Whatever the strange spice brings, make it light. It can be charming, fun, mildly amusing. The reader might even be envious of something special a character gains.

Change the strange spice to terrifying. Make sure the reader is uncomfortable at this point. Better yet, make it personal.

End with a twist the reader never saw coming. (Good luck.) It may be helpful to write the ending first.

There is no time for a full hero’s journey. Things like training, gathering the team, and mentors have to go. It’s a short story, get to the point.

Important, the science fiction episodes dealt with the culture of the day. Space travel and nuclear war were on everyone’s mind. Today we might have genetics, GMO food, overpopulation, global warming, or depletion of resources in land or sea.

I’m pretty happy with myself as far as my story elements. Lisa, the robot, has GMO skin. Prejudice plays a role in Wild Concept, Panama, and The Cock of the South. Arson has socialized medicine and big insurance as the villain. Yay me!

The seven deadly sins seem to have been as much a motivating factor then as now. Still valid plot issues.

I was slightly surprised to see a robot girl in one episode. They didn’t take time to explain her, like I could in a novel. She was not the main character, Jack Warden was.

Some science fiction elements are timeless; time travel, space exploration, artificial intelligence. I can still use these.

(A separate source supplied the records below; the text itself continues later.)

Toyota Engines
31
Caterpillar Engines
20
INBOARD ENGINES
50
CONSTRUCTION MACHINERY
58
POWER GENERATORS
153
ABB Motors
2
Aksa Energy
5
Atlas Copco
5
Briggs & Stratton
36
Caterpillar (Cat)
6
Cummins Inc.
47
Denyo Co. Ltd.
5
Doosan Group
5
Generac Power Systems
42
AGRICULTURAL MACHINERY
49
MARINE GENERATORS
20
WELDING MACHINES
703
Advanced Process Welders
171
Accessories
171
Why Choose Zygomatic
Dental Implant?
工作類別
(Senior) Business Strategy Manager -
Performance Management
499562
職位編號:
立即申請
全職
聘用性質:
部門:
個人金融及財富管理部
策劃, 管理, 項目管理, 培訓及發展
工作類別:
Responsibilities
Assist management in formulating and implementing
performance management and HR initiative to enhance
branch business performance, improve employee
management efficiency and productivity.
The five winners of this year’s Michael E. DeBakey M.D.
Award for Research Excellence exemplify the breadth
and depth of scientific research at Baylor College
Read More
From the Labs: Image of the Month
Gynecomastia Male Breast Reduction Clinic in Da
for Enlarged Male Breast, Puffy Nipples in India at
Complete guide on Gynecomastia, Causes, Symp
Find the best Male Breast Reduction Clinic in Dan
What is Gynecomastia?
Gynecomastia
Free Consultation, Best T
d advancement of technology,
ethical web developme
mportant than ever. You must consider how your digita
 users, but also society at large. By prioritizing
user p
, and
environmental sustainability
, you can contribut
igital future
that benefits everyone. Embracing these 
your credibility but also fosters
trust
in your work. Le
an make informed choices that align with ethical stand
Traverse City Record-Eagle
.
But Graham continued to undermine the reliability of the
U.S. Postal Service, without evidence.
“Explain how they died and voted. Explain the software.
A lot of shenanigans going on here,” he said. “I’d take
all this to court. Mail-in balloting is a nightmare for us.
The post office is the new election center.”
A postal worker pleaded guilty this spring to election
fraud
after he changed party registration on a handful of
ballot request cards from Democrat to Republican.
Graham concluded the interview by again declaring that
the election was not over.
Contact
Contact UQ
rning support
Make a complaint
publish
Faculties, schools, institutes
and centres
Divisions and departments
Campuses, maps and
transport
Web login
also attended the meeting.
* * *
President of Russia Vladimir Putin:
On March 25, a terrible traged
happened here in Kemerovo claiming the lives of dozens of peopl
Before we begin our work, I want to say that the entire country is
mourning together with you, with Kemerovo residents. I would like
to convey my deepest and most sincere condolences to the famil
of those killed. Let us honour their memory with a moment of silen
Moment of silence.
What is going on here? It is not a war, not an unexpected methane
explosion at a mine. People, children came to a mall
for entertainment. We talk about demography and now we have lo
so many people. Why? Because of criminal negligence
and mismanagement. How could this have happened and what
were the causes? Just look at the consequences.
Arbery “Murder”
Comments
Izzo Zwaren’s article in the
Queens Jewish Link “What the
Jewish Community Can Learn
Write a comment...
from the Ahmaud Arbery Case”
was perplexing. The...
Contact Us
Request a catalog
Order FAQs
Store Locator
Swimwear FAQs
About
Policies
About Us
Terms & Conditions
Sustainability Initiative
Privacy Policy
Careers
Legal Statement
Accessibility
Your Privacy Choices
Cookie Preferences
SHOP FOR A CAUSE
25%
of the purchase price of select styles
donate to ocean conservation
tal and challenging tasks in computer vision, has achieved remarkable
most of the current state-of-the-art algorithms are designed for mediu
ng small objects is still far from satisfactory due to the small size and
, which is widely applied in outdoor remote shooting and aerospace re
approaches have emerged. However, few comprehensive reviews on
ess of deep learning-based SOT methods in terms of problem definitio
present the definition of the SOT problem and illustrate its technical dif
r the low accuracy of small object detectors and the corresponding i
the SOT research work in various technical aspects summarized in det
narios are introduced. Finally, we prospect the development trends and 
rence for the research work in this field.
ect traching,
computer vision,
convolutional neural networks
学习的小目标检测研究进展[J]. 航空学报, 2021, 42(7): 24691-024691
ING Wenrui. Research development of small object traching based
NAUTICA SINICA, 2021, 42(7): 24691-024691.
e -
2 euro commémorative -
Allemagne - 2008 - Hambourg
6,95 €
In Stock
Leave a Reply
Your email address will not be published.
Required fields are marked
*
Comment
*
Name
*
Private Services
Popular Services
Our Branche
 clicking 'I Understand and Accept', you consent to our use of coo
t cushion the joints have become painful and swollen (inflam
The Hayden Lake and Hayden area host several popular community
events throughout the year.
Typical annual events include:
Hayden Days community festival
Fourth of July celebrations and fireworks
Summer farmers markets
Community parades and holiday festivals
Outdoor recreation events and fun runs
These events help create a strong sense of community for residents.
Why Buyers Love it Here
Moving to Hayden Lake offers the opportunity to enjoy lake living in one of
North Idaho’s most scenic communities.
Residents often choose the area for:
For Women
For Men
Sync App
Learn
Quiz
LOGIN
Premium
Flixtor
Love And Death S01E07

I have no doubt my Muse will be inspired. I’ve already noticed her sandalwood perfume in the air.

I may discover a few thing more as I enjoy these shows. If I do, I’ll share them. It’s hard to come by a good tome about writing a short story. It seems they skip over minor failures and successes, to just deal with the big ones.


Filed under Writing

I have a New Study Guide

I’ve been toying with the idea a of writing some short stories. I have an idea of what a novel takes. My micro fiction seemed to work well, but something about the length of a short story is eluding me. How many disasters should I include? How much to slice off at each end? That sort of thing. So I got a study guide…

…Imagine yourself as a writer. Your stories are good, but the rejection letters keep piling up. You finally decide to self publish, but you’re late to the event. You need to buy cover art and figure out how to promote your works.

It’s a solitary process, just you and your imaginary friends. So you start a blog. You meet a few kindred spirits along the way and they really help. But your imaginary friends demand time too. One day you decide to park your imaginary friends at a wonderful place you call the Writing Cabin.

My friend, you’ve just entered…



I think Rod Serling could teach a guy a thing or two about short stories; particularly the kind of stories I write. It was this or Love American Style, which was also good in its own way.

If you need me, I’ll be binge watching about five years worth of vintage television.